ボージョレ・ヌーヴォーはフランスの英知 2006/11/01 
11月の第三木曜日、ボージョレ・ヌーヴォー(略してBN)が全世界でいっせいに発売になります。わが国ではブームも定着し、いまさらの感なきにしもあらず。ところが見方を変えて、ボージョレという単独の地域で作られる早出しワインが世界を席巻したという点で、BNの日の成功は農業国フランスの面目躍如にちがいありません。

ブームの仕掛け人は、ネゴシアンと呼ばれる卸売商でした。戦後から20年たった60年代中ごろのこと。
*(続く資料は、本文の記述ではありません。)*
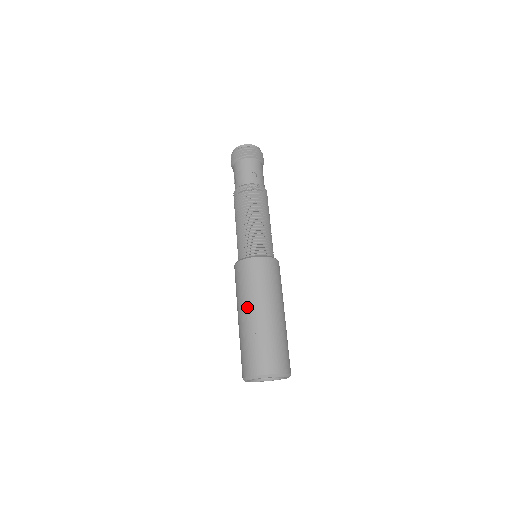
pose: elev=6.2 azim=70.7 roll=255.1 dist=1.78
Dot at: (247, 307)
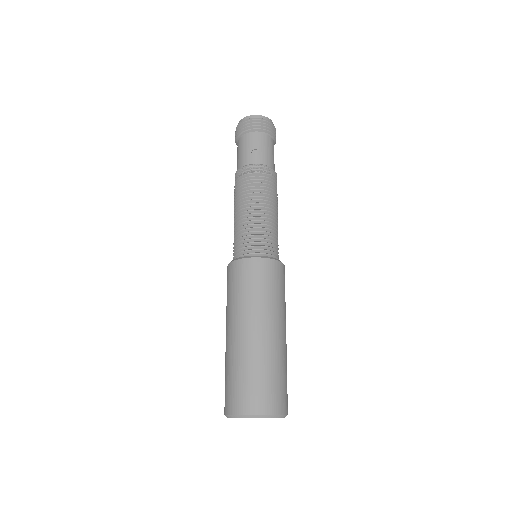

東京オリンピック前後から高度経済成長に突入した、わが国とよく似た現象がフランスにもあり、ワインの消費量もふえました。地域としては名醸ワインで知られるブルゴーニュの南端とはいえ、貧しいボージョレ地区の人気が、ネゴシアンたちの努力で急浮上。ワイン自体の品質の向上もさることながら、この地区にマスコミも注目。テースティング目当てのツーリストが、引きもきらずやってくるようになりました。レストランで注文するワインに悩んだら、ボージョレにしておけば無難という風潮も、このころに生まれました。

フルーティーで安くて美味しいボージョレ人気が追い風になり、BNの日が年を追ってメジャーになりました。そしてBNの解禁日が、お祭りとして本格化したのは85年から。それ以前は11月15日だったその日を、第三木曜日に設定。つまりお客さまにとっては、日にちより曜日が肝心というわけです。木曜日の会社帰りはわいわいがやがや、出たばかりのBNで乾杯。そして週末は親しい仲間を誘って、自宅で飲み直すというパターンが人々に定着。日付変更線のおかげで、本場フランスに先駆けて到着するBNを、ぜひお試しください。